Sir John Hicks in 1937 tried to capture the essence of Keynesian analysis using the now famous IS-LM framework. This basically tries to bring the goods and money market together to determine the equilibrium in the economy. The IS curve indicates the different level of rate of interest and level of income where the goods market is in equilibrium. The LM curve on the other hand shows the different level of rate of interest and level of income where the money  market is in equilibrium. The shift in IS curve happen by the changes in fiscal policy (not shown here) and shifts in the LM curve by the monetary policy. Let us concentrate on the money for the time being, we find that the expansionary monetary policy would shift the LM schedule to the right (from LM to LM' in the figure) and as a result the rate of interest will fall (from r to r'). Once the rate of interest falls there will be an impact on the real economy through the investment spending (there will be movement along the IS curve). So investment in the economy will go up and through the multiplier impact the level of income in the economy will go up from Y to Y'.

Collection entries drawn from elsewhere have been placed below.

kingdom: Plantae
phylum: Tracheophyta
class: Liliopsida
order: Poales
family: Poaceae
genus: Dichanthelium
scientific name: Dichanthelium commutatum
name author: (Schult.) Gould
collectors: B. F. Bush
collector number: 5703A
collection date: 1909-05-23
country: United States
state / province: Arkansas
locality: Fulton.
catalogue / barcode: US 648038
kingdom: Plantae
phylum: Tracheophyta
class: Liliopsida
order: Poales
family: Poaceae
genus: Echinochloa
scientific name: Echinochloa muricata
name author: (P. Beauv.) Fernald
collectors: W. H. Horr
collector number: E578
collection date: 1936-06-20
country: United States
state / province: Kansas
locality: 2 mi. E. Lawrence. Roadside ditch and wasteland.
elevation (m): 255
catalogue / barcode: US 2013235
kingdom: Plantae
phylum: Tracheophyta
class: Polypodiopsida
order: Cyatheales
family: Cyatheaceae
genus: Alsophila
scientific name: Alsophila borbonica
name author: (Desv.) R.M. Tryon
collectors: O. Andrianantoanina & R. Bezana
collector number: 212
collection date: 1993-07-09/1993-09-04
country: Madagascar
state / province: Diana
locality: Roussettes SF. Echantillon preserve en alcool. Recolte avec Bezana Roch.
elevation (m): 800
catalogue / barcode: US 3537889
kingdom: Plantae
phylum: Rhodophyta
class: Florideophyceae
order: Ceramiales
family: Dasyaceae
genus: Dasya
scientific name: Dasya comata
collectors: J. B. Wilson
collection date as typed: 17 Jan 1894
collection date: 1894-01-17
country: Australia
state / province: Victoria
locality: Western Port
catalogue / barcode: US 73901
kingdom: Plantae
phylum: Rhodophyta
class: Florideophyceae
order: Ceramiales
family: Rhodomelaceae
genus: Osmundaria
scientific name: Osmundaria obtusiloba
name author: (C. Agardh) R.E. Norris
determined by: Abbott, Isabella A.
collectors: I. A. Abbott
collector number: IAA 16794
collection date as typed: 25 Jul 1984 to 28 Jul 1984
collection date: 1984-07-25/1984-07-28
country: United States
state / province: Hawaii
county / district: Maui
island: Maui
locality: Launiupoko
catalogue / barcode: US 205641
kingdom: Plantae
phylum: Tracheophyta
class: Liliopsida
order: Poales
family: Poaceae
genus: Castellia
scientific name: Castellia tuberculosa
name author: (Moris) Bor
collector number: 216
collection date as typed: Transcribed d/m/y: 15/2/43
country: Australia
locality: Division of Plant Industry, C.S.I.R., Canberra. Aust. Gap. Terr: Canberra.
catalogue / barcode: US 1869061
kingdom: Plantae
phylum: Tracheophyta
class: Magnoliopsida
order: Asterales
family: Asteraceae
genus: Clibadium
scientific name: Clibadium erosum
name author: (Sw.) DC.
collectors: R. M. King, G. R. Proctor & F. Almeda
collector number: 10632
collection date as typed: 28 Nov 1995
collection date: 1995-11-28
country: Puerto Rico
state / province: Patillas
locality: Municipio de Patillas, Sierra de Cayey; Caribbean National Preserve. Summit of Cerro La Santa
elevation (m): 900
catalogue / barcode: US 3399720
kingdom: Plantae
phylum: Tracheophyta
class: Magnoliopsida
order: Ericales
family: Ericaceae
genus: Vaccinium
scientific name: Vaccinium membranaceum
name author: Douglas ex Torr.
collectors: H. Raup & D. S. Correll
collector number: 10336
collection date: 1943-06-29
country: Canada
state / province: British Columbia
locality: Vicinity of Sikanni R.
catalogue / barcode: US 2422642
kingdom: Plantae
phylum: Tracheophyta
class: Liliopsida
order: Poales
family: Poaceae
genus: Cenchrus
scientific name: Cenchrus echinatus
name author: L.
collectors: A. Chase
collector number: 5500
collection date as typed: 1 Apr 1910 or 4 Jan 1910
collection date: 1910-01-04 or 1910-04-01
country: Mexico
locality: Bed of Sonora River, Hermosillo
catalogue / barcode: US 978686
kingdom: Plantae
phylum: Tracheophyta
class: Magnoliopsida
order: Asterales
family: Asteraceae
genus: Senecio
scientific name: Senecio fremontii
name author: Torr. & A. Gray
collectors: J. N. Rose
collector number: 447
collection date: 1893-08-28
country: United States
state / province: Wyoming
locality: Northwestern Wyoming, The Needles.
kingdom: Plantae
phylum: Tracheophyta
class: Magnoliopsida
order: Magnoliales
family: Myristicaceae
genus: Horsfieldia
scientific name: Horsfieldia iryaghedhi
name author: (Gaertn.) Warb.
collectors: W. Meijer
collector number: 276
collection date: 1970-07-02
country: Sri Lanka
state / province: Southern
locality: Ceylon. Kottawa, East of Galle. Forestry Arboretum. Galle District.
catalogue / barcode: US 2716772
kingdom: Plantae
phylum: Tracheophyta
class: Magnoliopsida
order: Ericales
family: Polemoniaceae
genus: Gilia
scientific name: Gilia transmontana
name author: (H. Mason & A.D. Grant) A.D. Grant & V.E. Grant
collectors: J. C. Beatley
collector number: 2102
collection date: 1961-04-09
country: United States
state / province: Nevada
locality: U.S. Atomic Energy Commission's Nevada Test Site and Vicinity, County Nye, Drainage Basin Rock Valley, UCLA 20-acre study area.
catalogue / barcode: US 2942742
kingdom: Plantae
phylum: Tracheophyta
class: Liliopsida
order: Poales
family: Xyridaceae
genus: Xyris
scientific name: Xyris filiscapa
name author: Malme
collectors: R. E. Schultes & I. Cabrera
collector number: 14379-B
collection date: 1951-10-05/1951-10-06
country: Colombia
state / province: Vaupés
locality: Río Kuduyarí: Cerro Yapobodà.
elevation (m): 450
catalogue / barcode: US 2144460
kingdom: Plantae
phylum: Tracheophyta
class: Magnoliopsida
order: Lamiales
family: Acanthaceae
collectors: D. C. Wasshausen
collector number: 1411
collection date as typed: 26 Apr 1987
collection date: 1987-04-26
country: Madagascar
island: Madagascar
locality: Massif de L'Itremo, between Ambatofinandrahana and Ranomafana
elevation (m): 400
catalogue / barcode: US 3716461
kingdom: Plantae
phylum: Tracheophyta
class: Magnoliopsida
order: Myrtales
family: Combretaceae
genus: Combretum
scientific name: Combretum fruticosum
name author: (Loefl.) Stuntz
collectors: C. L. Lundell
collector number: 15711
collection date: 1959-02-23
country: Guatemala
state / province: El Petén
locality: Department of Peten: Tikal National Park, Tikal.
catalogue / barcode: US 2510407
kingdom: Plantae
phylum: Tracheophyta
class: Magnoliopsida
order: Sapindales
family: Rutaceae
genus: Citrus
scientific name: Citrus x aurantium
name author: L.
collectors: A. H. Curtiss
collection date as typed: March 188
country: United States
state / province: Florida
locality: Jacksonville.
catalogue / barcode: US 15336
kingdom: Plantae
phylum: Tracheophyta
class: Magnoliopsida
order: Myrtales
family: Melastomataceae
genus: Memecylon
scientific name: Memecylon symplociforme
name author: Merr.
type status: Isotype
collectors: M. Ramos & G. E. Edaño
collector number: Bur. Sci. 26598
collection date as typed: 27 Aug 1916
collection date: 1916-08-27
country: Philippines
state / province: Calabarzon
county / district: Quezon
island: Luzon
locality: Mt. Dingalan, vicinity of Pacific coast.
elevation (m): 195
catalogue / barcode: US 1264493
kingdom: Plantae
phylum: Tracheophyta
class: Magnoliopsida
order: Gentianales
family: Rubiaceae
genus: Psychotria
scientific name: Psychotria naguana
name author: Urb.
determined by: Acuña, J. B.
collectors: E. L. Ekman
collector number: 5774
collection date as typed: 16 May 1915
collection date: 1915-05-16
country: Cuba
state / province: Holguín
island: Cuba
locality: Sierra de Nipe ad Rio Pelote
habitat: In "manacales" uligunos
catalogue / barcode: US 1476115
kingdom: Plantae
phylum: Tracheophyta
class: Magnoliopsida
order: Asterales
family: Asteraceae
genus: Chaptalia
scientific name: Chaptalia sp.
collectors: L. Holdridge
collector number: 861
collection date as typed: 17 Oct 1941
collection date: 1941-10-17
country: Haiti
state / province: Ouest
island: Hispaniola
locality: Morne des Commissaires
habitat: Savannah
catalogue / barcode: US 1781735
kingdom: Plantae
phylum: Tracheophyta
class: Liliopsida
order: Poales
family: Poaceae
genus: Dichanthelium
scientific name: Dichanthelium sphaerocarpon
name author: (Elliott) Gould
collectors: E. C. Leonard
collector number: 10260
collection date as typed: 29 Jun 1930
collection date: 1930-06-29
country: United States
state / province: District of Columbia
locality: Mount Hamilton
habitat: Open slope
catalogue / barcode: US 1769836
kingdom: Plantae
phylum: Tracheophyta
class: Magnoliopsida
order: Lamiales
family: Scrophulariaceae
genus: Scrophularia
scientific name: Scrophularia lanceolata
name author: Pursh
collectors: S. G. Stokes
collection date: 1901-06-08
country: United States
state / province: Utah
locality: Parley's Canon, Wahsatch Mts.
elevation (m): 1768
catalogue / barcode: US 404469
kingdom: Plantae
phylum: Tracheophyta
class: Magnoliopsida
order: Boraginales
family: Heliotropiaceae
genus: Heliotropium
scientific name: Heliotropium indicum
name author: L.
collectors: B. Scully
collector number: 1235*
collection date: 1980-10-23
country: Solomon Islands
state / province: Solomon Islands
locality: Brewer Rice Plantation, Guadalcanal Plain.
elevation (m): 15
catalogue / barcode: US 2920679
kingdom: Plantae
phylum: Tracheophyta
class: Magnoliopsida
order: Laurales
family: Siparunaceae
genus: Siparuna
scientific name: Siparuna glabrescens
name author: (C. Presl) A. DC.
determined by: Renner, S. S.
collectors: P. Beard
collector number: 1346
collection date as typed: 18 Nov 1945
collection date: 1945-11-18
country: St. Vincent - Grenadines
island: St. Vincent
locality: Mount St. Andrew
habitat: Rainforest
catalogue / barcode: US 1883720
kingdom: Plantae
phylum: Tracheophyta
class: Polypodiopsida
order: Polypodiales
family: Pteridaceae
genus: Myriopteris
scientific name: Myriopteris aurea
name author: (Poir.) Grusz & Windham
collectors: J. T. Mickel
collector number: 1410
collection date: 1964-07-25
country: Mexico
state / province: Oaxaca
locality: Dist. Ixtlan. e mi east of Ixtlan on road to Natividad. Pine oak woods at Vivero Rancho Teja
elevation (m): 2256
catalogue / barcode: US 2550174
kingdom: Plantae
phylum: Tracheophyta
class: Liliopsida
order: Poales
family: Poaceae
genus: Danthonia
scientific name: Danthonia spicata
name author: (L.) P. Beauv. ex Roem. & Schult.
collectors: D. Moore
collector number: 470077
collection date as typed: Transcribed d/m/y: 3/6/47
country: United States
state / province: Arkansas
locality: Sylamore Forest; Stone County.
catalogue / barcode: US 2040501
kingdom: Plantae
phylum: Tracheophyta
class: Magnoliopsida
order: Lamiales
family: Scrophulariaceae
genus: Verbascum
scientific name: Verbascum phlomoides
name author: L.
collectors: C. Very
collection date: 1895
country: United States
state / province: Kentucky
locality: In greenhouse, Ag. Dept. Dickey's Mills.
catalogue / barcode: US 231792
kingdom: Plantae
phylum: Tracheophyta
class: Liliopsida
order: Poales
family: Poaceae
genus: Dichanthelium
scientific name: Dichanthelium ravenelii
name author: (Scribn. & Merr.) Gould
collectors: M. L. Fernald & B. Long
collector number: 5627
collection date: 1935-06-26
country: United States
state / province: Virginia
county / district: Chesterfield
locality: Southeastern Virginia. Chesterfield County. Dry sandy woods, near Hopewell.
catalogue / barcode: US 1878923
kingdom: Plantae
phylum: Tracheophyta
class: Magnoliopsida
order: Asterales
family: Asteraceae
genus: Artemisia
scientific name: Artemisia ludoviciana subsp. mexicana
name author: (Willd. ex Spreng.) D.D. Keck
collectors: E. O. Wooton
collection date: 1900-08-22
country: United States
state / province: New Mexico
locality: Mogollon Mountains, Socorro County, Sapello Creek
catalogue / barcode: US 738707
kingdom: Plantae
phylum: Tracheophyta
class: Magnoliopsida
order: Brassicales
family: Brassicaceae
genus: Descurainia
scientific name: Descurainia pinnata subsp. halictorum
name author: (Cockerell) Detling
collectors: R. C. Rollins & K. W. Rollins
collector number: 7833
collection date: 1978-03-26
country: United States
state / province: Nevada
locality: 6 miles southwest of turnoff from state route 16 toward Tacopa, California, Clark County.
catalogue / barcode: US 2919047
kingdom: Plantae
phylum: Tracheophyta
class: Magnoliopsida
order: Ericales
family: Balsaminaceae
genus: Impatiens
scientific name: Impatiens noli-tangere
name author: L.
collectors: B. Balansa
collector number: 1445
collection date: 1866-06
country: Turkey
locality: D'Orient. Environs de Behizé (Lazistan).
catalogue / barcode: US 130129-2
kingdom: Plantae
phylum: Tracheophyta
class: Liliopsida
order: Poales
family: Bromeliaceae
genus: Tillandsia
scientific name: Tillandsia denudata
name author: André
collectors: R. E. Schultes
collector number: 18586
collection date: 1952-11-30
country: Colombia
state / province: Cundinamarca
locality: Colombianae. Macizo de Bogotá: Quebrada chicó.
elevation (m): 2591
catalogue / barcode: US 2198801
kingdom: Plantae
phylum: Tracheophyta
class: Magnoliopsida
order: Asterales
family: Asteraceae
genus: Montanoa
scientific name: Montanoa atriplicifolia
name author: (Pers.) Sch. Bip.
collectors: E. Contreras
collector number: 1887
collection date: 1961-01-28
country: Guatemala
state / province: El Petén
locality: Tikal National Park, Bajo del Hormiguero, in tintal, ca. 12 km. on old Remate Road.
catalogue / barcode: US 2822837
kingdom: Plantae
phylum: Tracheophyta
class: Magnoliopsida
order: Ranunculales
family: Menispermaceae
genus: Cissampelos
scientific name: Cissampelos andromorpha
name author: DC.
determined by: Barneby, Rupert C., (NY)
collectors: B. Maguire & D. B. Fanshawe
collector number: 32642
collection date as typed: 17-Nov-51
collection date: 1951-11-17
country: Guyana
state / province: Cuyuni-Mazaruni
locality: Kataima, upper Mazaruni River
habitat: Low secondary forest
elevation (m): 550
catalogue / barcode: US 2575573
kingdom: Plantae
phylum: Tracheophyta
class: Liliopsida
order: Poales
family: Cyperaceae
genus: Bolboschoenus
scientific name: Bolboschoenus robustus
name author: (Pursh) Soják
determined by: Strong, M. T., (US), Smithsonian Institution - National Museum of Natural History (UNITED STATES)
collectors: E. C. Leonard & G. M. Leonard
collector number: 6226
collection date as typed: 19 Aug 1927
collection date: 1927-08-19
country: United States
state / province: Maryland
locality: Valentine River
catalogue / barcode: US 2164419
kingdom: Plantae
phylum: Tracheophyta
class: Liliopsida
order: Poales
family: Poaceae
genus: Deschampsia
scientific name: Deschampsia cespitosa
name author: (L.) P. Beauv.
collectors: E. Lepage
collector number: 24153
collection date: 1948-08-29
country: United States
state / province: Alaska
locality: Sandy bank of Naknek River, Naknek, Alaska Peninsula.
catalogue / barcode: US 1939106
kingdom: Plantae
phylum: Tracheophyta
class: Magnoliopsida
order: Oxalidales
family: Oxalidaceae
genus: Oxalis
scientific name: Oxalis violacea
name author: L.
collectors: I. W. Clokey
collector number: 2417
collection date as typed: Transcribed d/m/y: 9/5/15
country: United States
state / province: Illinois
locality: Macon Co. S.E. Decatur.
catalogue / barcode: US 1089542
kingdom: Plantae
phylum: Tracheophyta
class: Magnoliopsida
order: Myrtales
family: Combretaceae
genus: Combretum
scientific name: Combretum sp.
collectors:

1808_Keynesian Perspective using the IS – LM Framework.png

As one could notice from the figure at the interest rate r1  most people in the economy feel it to be at the lowest and expects it to rise, in this situation the monetary policy is ineffective as the interest rate cannot go down any further so the level of income remains unchanged. It is believed that this has been one of the main reasons responsible for the persistence of Japanese  recession and earlier in our discussion in this Unit we described it as the problem of 'liquidity trap'. Here the same phenomenon shows off as the horizontal part of the LM schedule. We could notice that if the LM curve shifts there is the level of income remains unchanged at Y1.

So we see in this perspective inspired by Keynesian theory there is strong link between the real and monetary sectors of the  economy. The evidence does seem to indicate that the Keynesian perspective to be closer to the empirical evidence.